Terri,Thanks for your thoughts and suggestions. I spoke to the nurse at my doctor's office yesterday, and this morning, I tried taking only 5 mg of the Paxil as opposed to 10, and I seem to be feeling a bit better today than I did the past few days. Although 10 mg isn't a lot, maybe it was too much for my system. We'll see. Thanks again.Liza


----------



## bellyknot (Jul 24, 2000)

Liza,SSRI's are not for everyone. I also suffer from anxiety disorder and take Serzone which is in a different category of antidepressant. If you are worried about the liver damage warnings there are a couple of others in the same category to chose from. I have hep C and my docs 9 all 3 of them say there is no real risk of increased liver damage with Serzone. There is something out there for you, so keep looking and good luck to you.I know how you feel and with the proper meds I've finally got a normal outlook.


----------



## JDA (Feb 6, 2002)

Liza, I was on Paxil for awhile...it helped a bit but I was always tired, and it made me gain weight. Stick it out awhile longer though as you've heard it works well for some. If you do go off wean off slow by decreasing your dose. good luck.


----------



## GailSusan (Dec 23, 2000)

My 89 y.o. mom just switched from Paxil to Celexa and it has given her a lot more energy. Everyone's system reacts differently to these drugs. Give the Paxil a try, but if your body can't adjust to it, there are others.


----------



## Liza (Jul 30, 2002)

I just saw my doctor today, and he said to stay at the lower dosage for another two weeks, and then to try to increase to the 10 mg that was giving me side effects before, (he said they should go away over time). He also recommended taking the Paxil at night and maybe the side effects wouldn't bother me as much. Now I am supposed to take the Bentyl (which I went off when I started Paxil two weeks ago) as needed.Does anyone know if there is a difference in effectiveness if you take the Paxil at night instead of in the morning?


----------



## JDA (Feb 6, 2002)

Liza, I took the paxil at night because it made me tired. I figured if I took it before bed and I felt dizzy/tired etc. then I could sleep it off and be fresher to start the day. I was always worried about driving. I think it makes no difference for your stomach what time as long as its fairly regular. Before Bed worked better for me.


----------



## Munchkin (Jan 23, 2000)

Liza,I have been on Paxil for a year after about 8 years of Zoloft. Zoloft did nothing for my IBS-D, but Paxil has been better than even the Lotronex. My 22 year old daughter has found this to be true for her also.I also take Klonopin for anxiety, so I never had the trouble with Paxil at the beginning. However an interesting thing happened to me during the last month. My doc gave me 4 weeks worth of the new CR Paxil (constant release). I was so nervous during the time I was taking it. It caused me to have a middle of the night panic attack which is something that I hadn't had for several years. I finally discovered that it was the Paxil CR samples and as soon as I went back on the regular Paxil, everything was fine. I have read that some docs give their patients an anti-anxiety to help adjust to the paxil. Maybe you could ask your doc about this. But if you can stick it out, I think you might find the Paxil a great help for IBS-D. I wish you the best!


----------



## georgiagirl (Aug 18, 2002)

this is in response to LIZA. my doctor also told me to take my Paxil at bedtime. I tried taking it in the morning and could hardly stay awake. I have noticed that my very painful ibs attacks are more infrequent now....Hope it works for you!!!


----------



## bubbles (Apr 7, 2000)

For me, Paxil was a GODSEND...I was desparate and starting to get thoughts of wanting to die. I never seriously thought about suicide, but those thoughts were scary. Thank GOD I was put on that med.


----------



## sophiekimmel (May 12, 2002)

hmmmmm, I was just reading in the diarrhea forum about it causing worse D. maybe it can swing both ways. That's good to hear. I'm starting Paxil tomorrow and I'm a bit nervous. There seems to be lots of side effects...

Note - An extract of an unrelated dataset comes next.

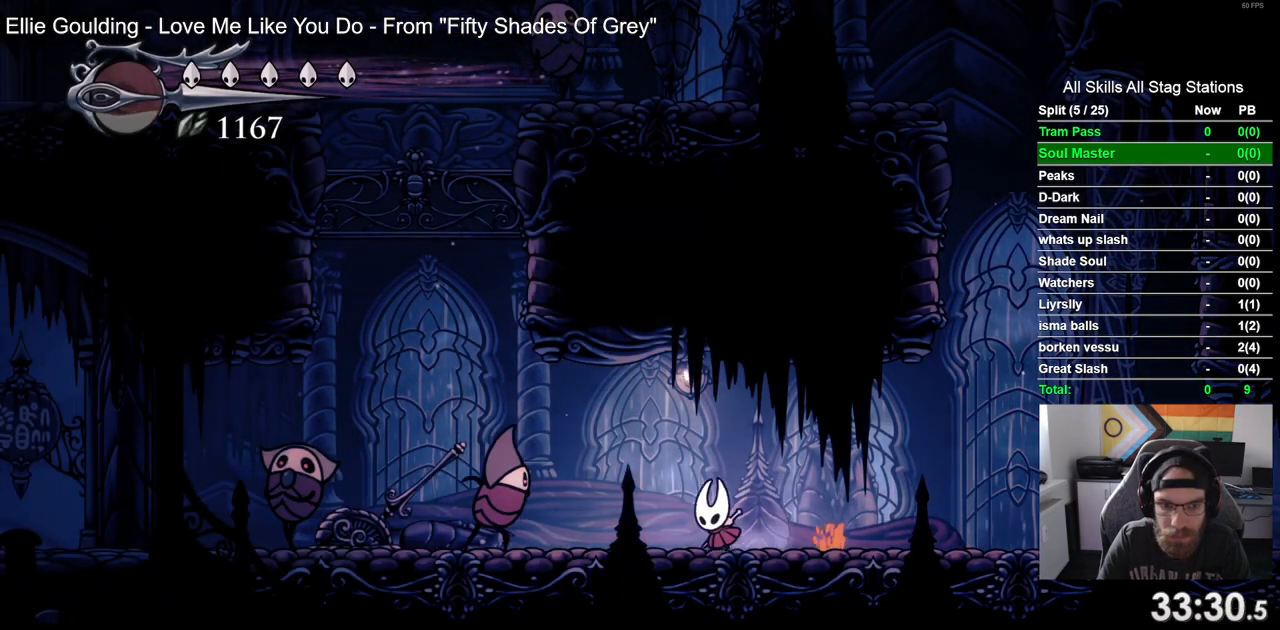
{"buttons": ["SQUARE"], "left_stick": "center", "right_stick": "center", "events": [[83, "DPAD_LEFT", "up"], [167, "SQUARE", "up"], [433, "SQUARE", "down"]]}
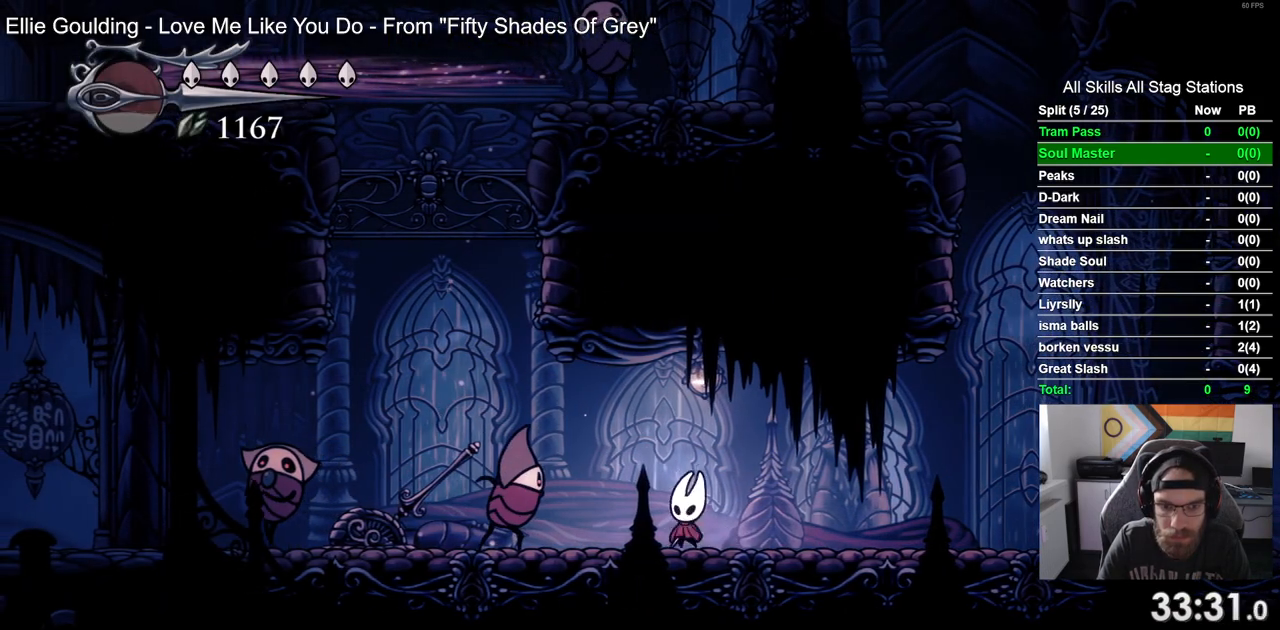
{"buttons": ["SQUARE"], "left_stick": "center", "right_stick": "center", "events": [[33, "SQUARE", "up"], [317, "DPAD_LEFT", "down"], [383, "SQUARE", "down"], [400, "DPAD_LEFT", "up"]]}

I had a really bad time last year for about 2 months from panic attacks, I hope they don't come back. I'm really just trying to kill the remaining anxiety from them that never went away. plus I've got some depression now. Hopefully that will go away too. I just got my IBS-D sort of under control so I REALLY hope it doesn't fudge it up....


----------



## kamie (Sep 14, 2002)

Paxil...............................................................................................................................................................................I didn't like it.Actually, it made me nuts with teenie weenie very worrisome explosions in my head.I do much much better on either prozac or zoloft and then only at the lowest dose.Everyone's different.You will know in the first few weeks if it's the right medication for you or not.If you feel better then you feel better.If you don't feel better, talk to your doctor about a change in either dose or substance.That's the best way to know.Kamie


----------



## Cindy3535 (Jun 28, 2002)

I took paxil the first year I had IBS and for that year I didn't have sex. It totally killed the sex drive.I'm on Elavil right now. I'm waiting for Lotronex to come out I am suffering so bad with this IBS its not related to my thyroid disorder because my levels are normal but oh the gut wretching feeling for 3 days after a bought of this. I take Bentyl for pain it doesn't do much but thats all I have I bought some Skullcap tea last night at a healthfood store to relieve pain.What do you all do?


----------



## kamie (Sep 14, 2002)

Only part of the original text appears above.